Search code examples
visual-studiovisual-studio-2013cudansight

Neglected breakpoints when using nsight's "Start CUDA debugging"


Breakpoints in .cu files in Visual Studio 2013 work fine when using the "Local Windows Debugger". But when using nsight's "Start CUDA debugging" the breakpoints are neglected. How is this possible? At nsight's site they state: "Use the familiar Visual Studio Locals, Watches, Memory and Breakpoints windows". So I guess the normal breakpoints can be used?

Edit:

  • Enable CUDA Memory Checker: On/Off makes no difference
  • Generate GPU Debug Information: No/Yes (-G0) makes no difference
  • Start CUDA/Graphics debugging: breakpoints neglected

Solution

    • "Start CUDA debugging" debugs device (kernel) code, i.e. stuff compiled with nvcc -> bunch of preprocessing -> cudafe++ -> cicc toolchain path.
    • "Local Windows Debugger" debugs host code, a stuff compiled with either nvcc -> bunch of preprocessing -> cl or just cl.

    It does not matter in which file,.cpp, .cu or .h your code is. The only thing that matters is if your code is annotated as __device__ or __global__ or not.

    As of CUDA 7.5 RC (Aug 2015), on Windows you can only debug one of those at a time. On Linux and OSX you can debug both at the same time with cuda-gdb.
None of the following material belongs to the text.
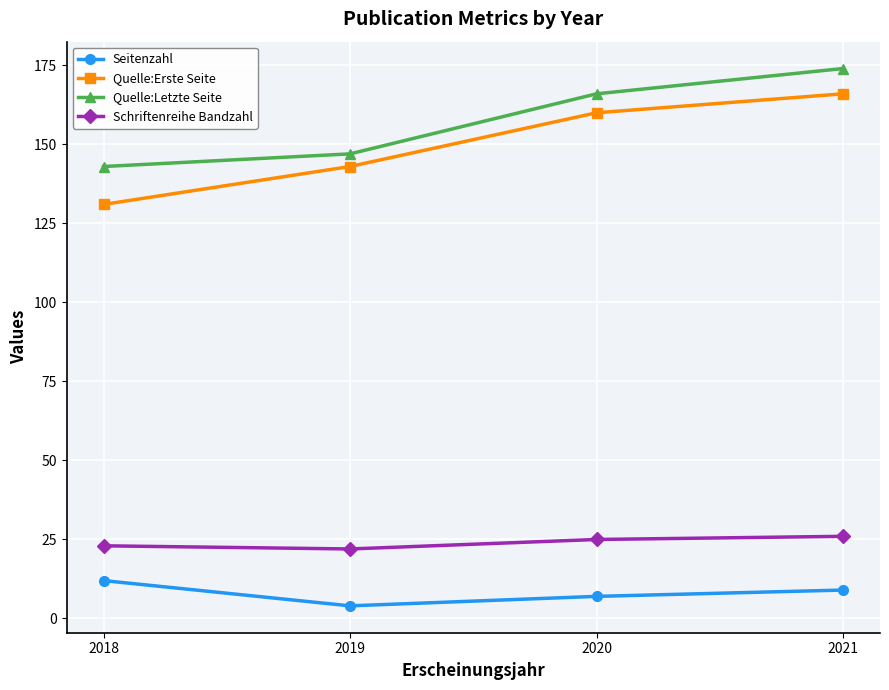

What is the average value of the Quelle:Letzte Seite series?

158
    See also: NVIDIA CUDA Compiler Driver NVCC

    Other things that could lead to frustration during debugging on Windows:

    • You are setting up properties for one configuration/platform pair, but running another one
    • Something went wrong with .pdb files for host and device modules. Check nvcc, cl, nvlink and link options. For example host and device debug info could be written in the same file, overwriting each other.
    • Aggressive optimizations: inlining, optimizing out locals, etc. Release code is almost impossible to debug for a human. Debugger can be fooled as well.
    • Presence of undefined behavior and/or of memory access violations. They can easily crash debugger leading to unexpected results, such as breakpoints not being hit.
    • You forgot to check errors for one of the CUDA API or kernel calls, there was error, and CUDA context is dead and kernels will not run anymore. But you don't know this yet. Your host code continues to run, and you expect kernel breakpoints to hit, but it will never happen, because kernel will just not be called.
    • All bugs described above could be in a library. Don't expect libraries to be bug-free.
    • Compilers, debuggers and drivers have bugs too. But you should always assume it's something wrong with your code first, and if nothing helps, investigate and file a bug report to a vendor.